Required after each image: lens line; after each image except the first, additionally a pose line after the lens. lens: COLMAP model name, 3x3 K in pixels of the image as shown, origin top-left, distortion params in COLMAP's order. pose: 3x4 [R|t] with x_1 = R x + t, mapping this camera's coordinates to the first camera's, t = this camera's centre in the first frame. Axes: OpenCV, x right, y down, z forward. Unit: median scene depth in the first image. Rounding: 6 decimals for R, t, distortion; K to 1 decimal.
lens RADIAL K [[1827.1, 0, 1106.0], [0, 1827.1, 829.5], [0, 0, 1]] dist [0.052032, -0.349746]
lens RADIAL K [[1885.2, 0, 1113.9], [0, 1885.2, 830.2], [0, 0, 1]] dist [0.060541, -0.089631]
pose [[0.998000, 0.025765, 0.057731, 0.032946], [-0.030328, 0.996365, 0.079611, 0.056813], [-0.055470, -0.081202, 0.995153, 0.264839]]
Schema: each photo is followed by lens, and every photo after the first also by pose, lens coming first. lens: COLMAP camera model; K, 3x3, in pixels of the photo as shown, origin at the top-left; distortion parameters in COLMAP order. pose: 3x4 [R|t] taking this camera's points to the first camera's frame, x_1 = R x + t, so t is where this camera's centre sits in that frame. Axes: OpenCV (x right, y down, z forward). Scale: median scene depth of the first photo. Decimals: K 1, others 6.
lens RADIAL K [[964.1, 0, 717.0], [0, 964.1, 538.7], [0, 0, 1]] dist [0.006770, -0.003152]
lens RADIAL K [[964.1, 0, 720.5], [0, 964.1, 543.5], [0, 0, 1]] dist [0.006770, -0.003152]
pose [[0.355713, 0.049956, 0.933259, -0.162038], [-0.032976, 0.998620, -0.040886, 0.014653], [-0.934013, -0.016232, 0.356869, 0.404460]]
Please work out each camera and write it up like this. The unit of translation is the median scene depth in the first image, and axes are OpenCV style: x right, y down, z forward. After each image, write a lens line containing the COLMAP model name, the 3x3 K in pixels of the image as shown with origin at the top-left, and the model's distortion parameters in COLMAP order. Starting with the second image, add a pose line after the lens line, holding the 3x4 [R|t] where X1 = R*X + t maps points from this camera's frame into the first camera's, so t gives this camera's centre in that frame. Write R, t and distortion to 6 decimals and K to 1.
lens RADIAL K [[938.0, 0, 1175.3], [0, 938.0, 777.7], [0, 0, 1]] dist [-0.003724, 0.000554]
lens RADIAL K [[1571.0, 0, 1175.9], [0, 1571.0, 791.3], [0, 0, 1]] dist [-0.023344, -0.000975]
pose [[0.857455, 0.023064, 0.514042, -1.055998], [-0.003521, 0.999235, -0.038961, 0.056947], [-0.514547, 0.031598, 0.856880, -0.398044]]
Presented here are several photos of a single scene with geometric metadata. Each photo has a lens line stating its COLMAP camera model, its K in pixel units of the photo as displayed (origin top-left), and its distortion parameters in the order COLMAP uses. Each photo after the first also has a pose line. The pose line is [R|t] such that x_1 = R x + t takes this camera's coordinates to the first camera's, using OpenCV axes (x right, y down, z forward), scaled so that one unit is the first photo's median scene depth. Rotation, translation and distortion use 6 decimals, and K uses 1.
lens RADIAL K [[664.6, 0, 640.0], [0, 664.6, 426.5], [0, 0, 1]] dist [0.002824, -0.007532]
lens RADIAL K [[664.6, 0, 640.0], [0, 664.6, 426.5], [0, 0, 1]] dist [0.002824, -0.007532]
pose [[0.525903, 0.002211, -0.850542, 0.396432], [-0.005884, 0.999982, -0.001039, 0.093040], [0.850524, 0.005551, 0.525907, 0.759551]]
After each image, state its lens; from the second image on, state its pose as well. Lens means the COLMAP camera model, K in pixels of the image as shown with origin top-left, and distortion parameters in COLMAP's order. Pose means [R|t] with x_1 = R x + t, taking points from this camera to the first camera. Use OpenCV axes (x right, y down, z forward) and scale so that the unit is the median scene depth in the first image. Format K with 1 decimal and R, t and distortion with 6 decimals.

+++

→ **YOUR ASSIGNMENT**: Give the records above again in full, keeping every character unchanged.

→ **REPLY**:
Required after each image: lens line; after each image except the first, additionally a pose line after the lens. lens: COLMAP model name, 3x3 K in pixels of the image as shown, origin top-left, distortion params in COLMAP's order. pose: 3x4 [R|t] with x_1 = R x + t, mapping this camera's coordinates to the first camera's, t = this camera's centre in the first frame. Axes: OpenCV, x right, y down, z forward. Unit: median scene depth in the first image. Rounding: 6 decimals for R, t, distortion; K to 1 decimal.
lens RADIAL K [[1827.1, 0, 1106.0], [0, 1827.1, 829.5], [0, 0, 1]] dist [0.052032, -0.349746]
lens RADIAL K [[1885.2, 0, 1113.9], [0, 1885.2, 830.2], [0, 0, 1]] dist [0.060541, -0.089631]
pose [[0.998000, 0.025765, 0.057731, 0.032946], [-0.030328, 0.996365, 0.079611, 0.056813], [-0.055470, -0.081202, 0.995153, 0.264839]]
Schema: each photo is followed by lens, and every photo after the first also by pose, lens coming first. lens: COLMAP camera model; K, 3x3, in pixels of the photo as shown, origin at the top-left; distortion parameters in COLMAP order. pose: 3x4 [R|t] taking this camera's points to the first camera's frame, x_1 = R x + t, so t is where this camera's centre sits in that frame. Axes: OpenCV (x right, y down, z forward). Scale: median scene depth of the first photo. Decimals: K 1, others 6.
lens RADIAL K [[964.1, 0, 717.0], [0, 964.1, 538.7], [0, 0, 1]] dist [0.006770, -0.003152]
lens RADIAL K [[964.1, 0, 720.5], [0, 964.1, 543.5], [0, 0, 1]] dist [0.006770, -0.003152]
pose [[0.355713, 0.049956, 0.933259, -0.162038], [-0.032976, 0.998620, -0.040886, 0.014653], [-0.934013, -0.016232, 0.356869, 0.404460]]
Please work out each camera and write it up like this. The unit of translation is the median scene depth in the first image, and axes are OpenCV style: x right, y down, z forward. After each image, write a lens line containing the COLMAP model name, the 3x3 K in pixels of the image as shown with origin at the top-left, and the model's distortion parameters in COLMAP order. Starting with the second image, add a pose line after the lens line, holding the 3x4 [R|t] where X1 = R*X + t maps points from this camera's frame into the first camera's, so t gives this camera's centre in that frame. Write R, t and distortion to 6 decimals and K to 1.
lens RADIAL K [[938.0, 0, 1175.3], [0, 938.0, 777.7], [0, 0, 1]] dist [-0.003724, 0.000554]
lens RADIAL K [[1571.0, 0, 1175.9], [0, 1571.0, 791.3], [0, 0, 1]] dist [-0.023344, -0.000975]
pose [[0.857455, 0.023064, 0.514042, -1.055998], [-0.003521, 0.999235, -0.038961, 0.056947], [-0.514547, 0.031598, 0.856880, -0.398044]]
Presented here are several photos of a single scene with geometric metadata. Each photo has a lens line stating its COLMAP camera model, its K in pixel units of the photo as displayed (origin top-left), and its distortion parameters in the order COLMAP uses. Each photo after the first also has a pose line. The pose line is [R|t] such that x_1 = R x + t takes this camera's coordinates to the first camera's, using OpenCV axes (x right, y down, z forward), scaled so that one unit is the first photo's median scene depth. Rotation, translation and distortion use 6 decimals, and K uses 1.
lens RADIAL K [[664.6, 0, 640.0], [0, 664.6, 426.5], [0, 0, 1]] dist [0.002824, -0.007532]
lens RADIAL K [[664.6, 0, 640.0], [0, 664.6, 426.5], [0, 0, 1]] dist [0.002824, -0.007532]
pose [[0.525903, 0.002211, -0.850542, 0.396432], [-0.005884, 0.999982, -0.001039, 0.093040], [0.850524, 0.005551, 0.525907, 0.759551]]
After each image, state its lens; from the second image on, state its pose as well. Lens means the COLMAP camera model, K in pixels of the image as shown with origin top-left, and distortion parameters in COLMAP's order. Pose means [R|t] with x_1 = R x + t, taking points from this camera to the first camera. Use OpenCV axes (x right, y down, z forward) and scale so that the unit is the median scene depth in the first image. Format K with 1 decimal and R, t and distortion with 6 decimals.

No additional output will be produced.